Well, the stock market just closed, so I guess it's time to eat crow:
After pricing its shares at $17 last night, Demand Media went public this morning with an initial public offering. After only a few hours on the market, Demand Media, Inc. was trading at $25 a share—it's since fallen to the $23 per share range, but that is still considerably higher than was anticipated. With 8.9 million shares available, trading in that range puts the company's market cap near $2 billion, more than that of the New York Times and in the same general ballpark as IAC and AOL, two big (and established) players in the digital space. That's as crazy as it sounds.
That's from Nicholas Jackson at the Atlantic. For its first day, the company's stock closed 33 percent above its IPO price, meaning that those who bought the company's story about search engine optimization and super low cost editorial content look pretty smart.
I was not among them—and I remain skeptical of Demand Media's long-term prospects—but the company deserves credit for a great IPO today.

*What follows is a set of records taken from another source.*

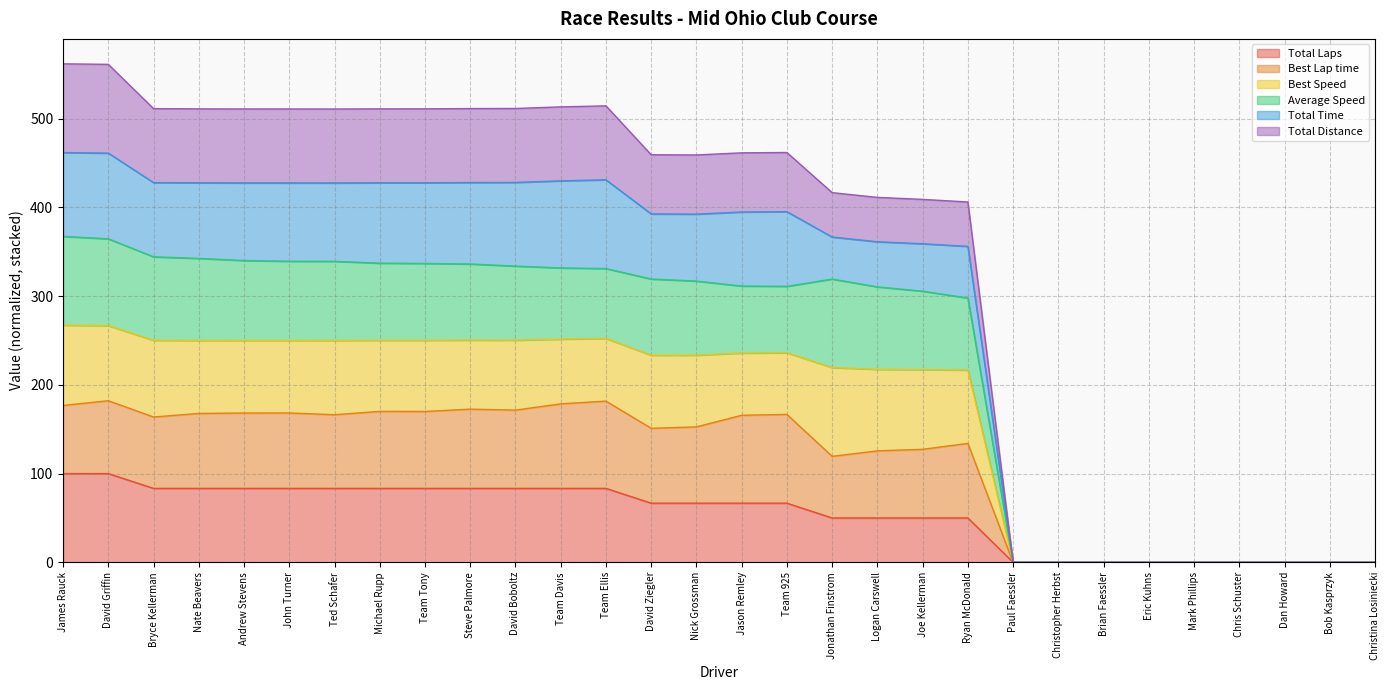

Does the chart have visible grid lines?

Yes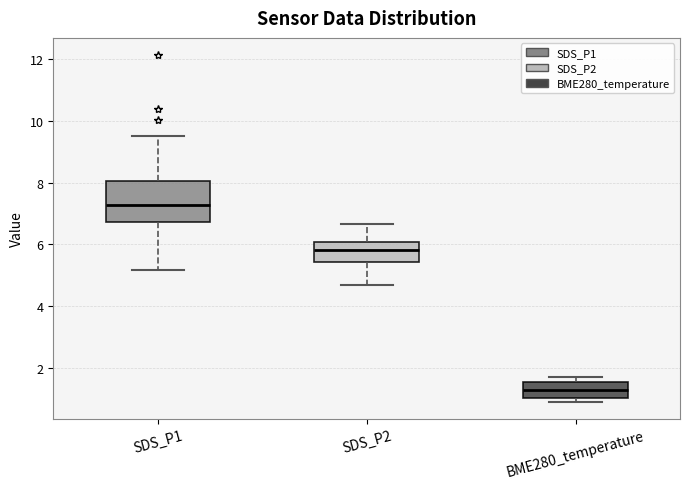

Reading left to right, transcribe this box plot: for each box, give where its median line is, the range the box spans, and where its two whiskers end, as read against the y-axis. The values are not printed on the chart, so give them approximately, as read against the axis.

SDS_P1: median 7.2, box 6.8 to 8.0, whiskers 5.2 to 9.6
SDS_P2: median 5.8, box 5.4 to 6.0, whiskers 4.6 to 6.6
BME280_temperature: median 1.2, box 1.0 to 1.6, whiskers 1.0 (just below the box's lower edge) to 1.8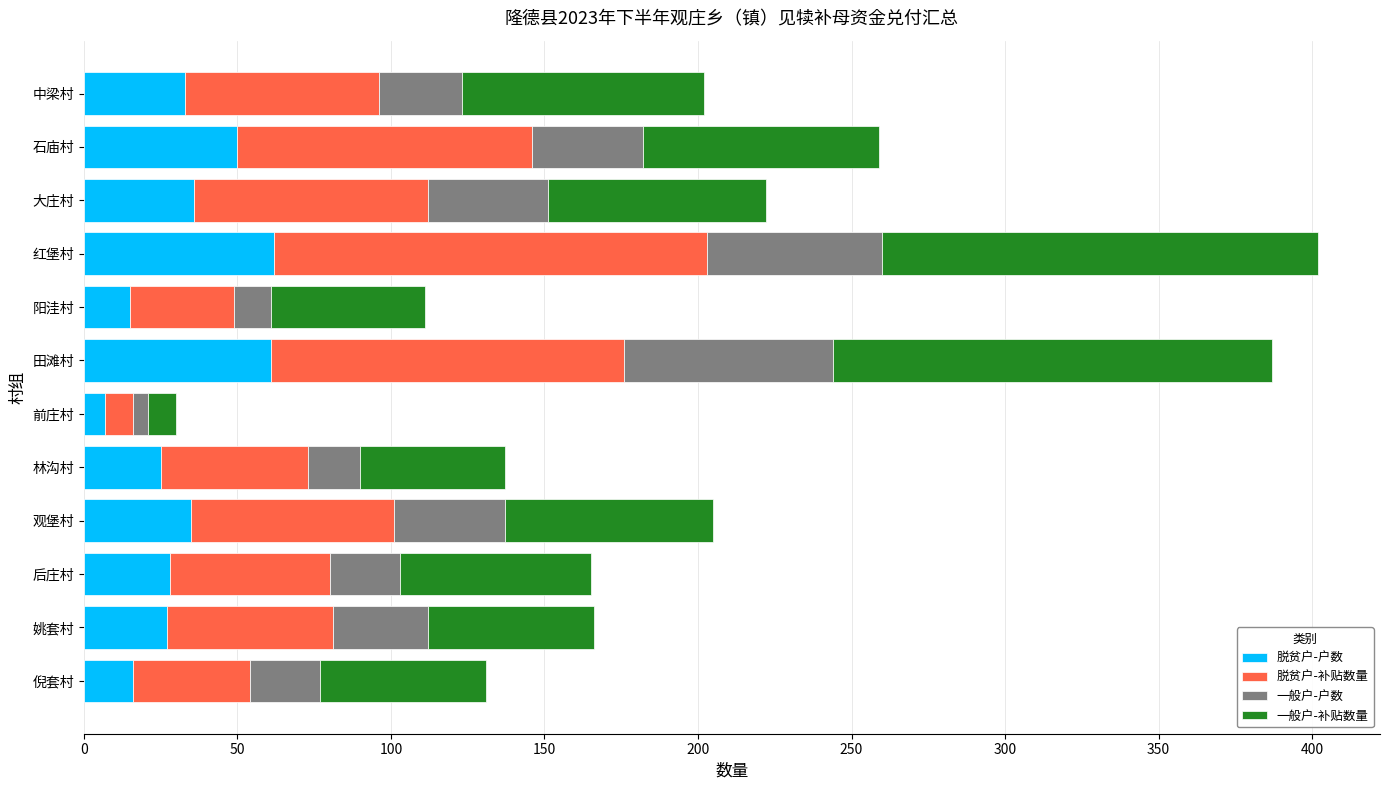

What is the difference between the maximum and minimum values in the 脱贫户-户数 series?

55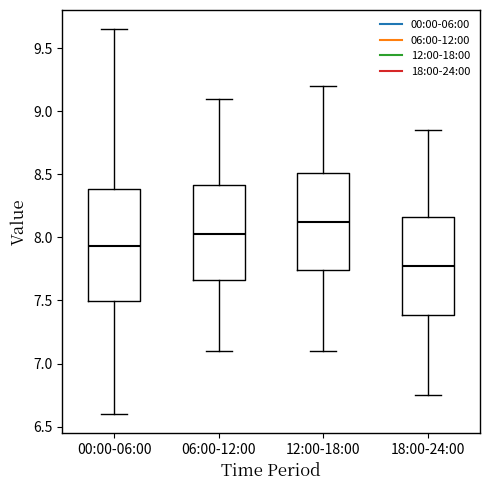

Which box's median line is the lowest?

18:00-24:00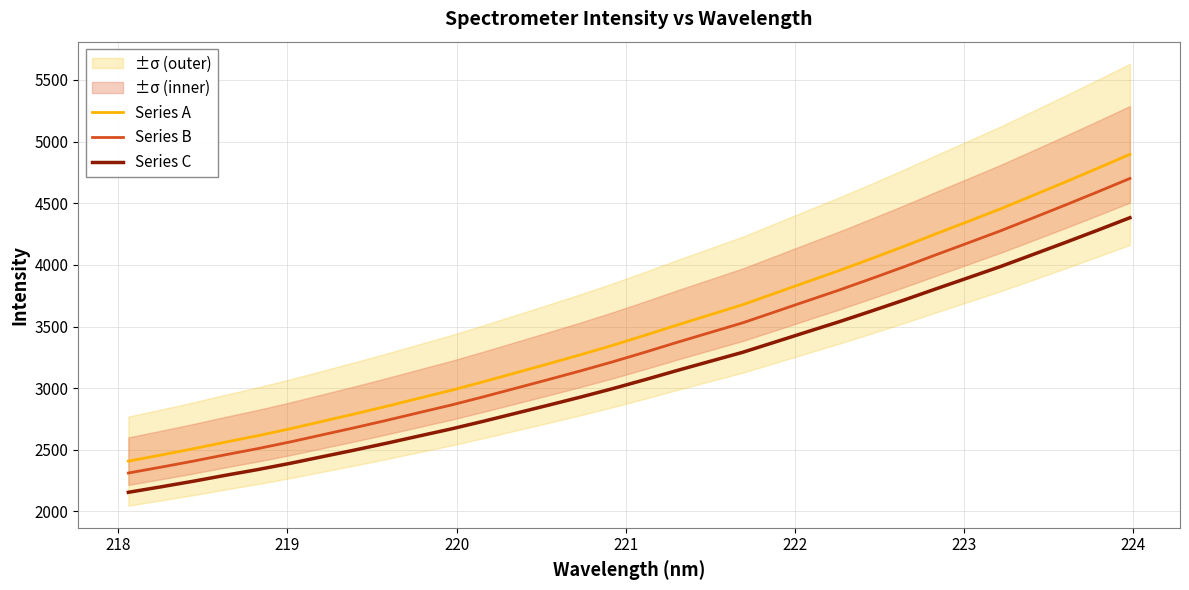

True or false: Series B and Series A intersect in this chart.

False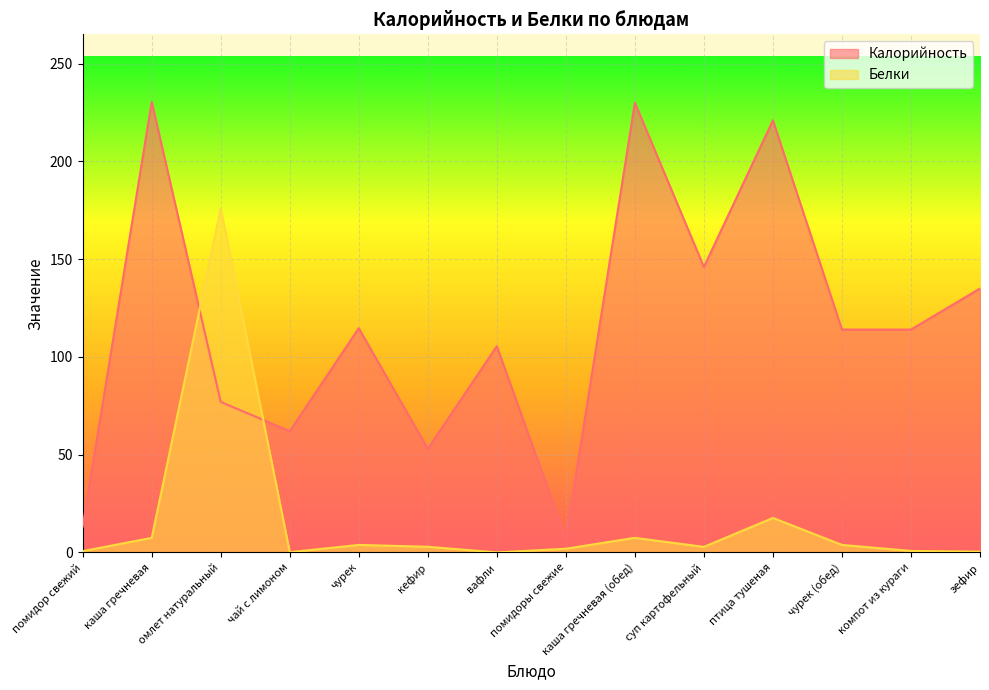

List the series in order of their overall mean, highest first.

Калорийность, Белки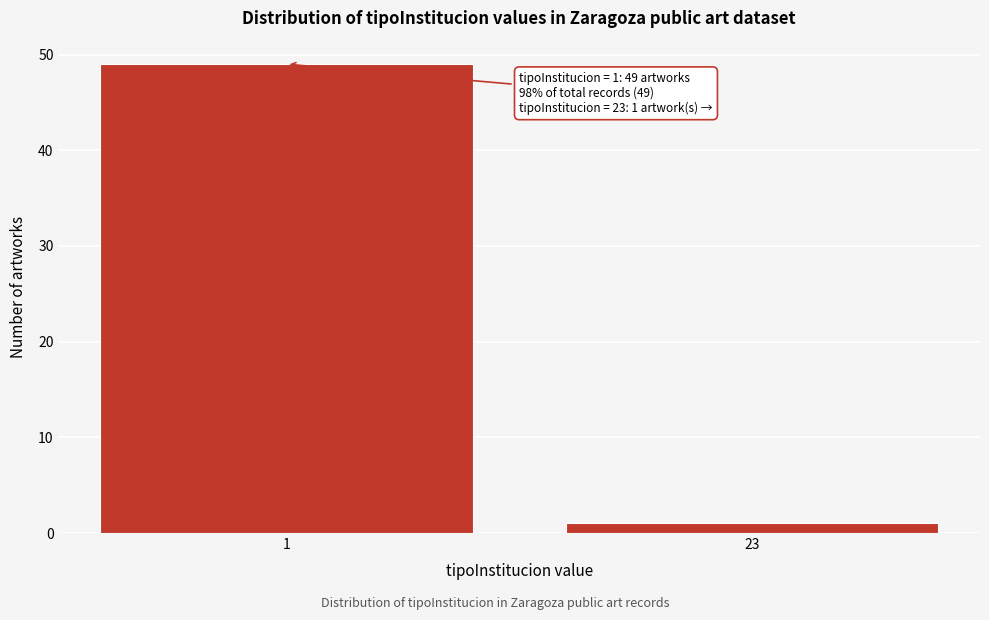

Reading left to right, transcribe all the data shown in this chart.

1=49	23=1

Demand still isn't turning a profit—by normal accounting standards—but the strong showing suggests that a lot of smart people think that it will.
Demand is worth watching because it represents an increasingly popular business model: It tries to anticipate topics that users will be searching for, and commissions low-cost (and often low quality) how-to guides designed to rank at the top of Google's results. It sounds good as long as Google doesn't change its algorithm drastically, writes New York's Nitasha Tiku: "It's going to be a rude awakening when Google 2.0 under Larry Page tweaks its algorithm to drive Demand's spammy content further down your search stream. But hey, the bubble's just getting started."
As an aside, this is great news for the IPO market, which was all but dead during the recession, and which lately seems to be gaining steam.
Please comment with your I-told-you-sos and your thoughts on Demand's prospects. Does it deserve to be as valuable as the New York Times?